Picard Addorreplacereadgroups Results In Smaller File

2

Entering edit mode

11.8 years ago

DG 7.3k

Hi Everyone,

I have recently started doing mapping and variant calling on six whole-exome sequencing projects (6 different individuals). I have already mapped to the reference and converted the SAM files to BAM using Picard. I then added Read Group Data using AddOrReplaceReadGroups for each of the files and took the opportunity to also sort by coordinates. However, because I have added data I am a little puzzled that the resulting files are smaller in size as I started with BAM files to begin with. Each file is about 3-4 GB smaller in size. Is this normal or should I be worried?
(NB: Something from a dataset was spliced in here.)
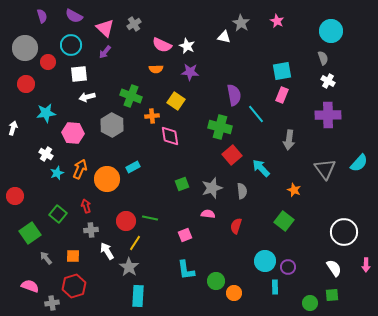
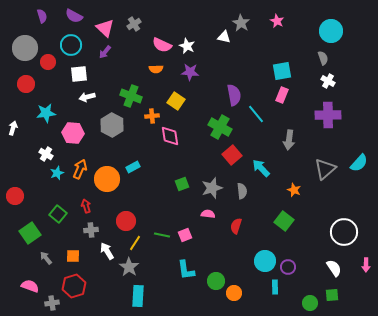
green cross at (220, 127): rotated 15 degrees clockwise
gray triangle at (325, 169): rotated 25 degrees clockwise
green line at (150, 218): moved 12 px right, 17 px down
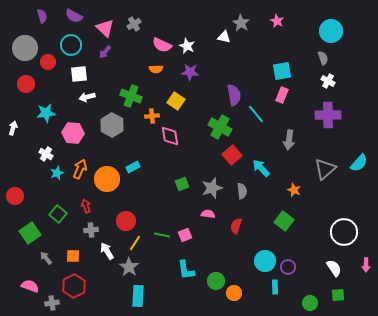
red hexagon at (74, 286): rotated 10 degrees counterclockwise
green square at (332, 295): moved 6 px right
An example command line was:

java -Xmx2g -jar /usr/local/bin/AddOrReplaceReadGroups.jar INPUT=1804.bam OUTPUT=1804.sorted.bam SORT_ORDER=coordinate RGLB=8 RGPL=Illumina RGPU=1 RGSM=1804

Thanks everyone

bam exome-sequencing picard • 6.9k views

ADD COMMENT • link updated 14 months ago by Ram 43k • written 11.8 years ago by DG 7.3k

score 8 · Answer 1 · 2012-07-18

8

Entering edit mode

11.8 years ago

brentp 24k

What is the original file size? Sorting should aid in compression because similar things are close together. You can alway check the number of reads by doing something like:

samtools view -F 4 -c 1804.sorted.bam
samtools view -F 4 -c 1804.bam

and you should get the same thing.

ADD COMMENT • link 11.8 years ago by brentp 24k

0

Entering edit mode

1804.bam: 15 Gigs 1804.sorted.bam: 11G

And you were right, looks like the same number of reads. Apparently the sorted BAM files just compress further which isn't something I quite expected, but makes perfect sense once I think about it.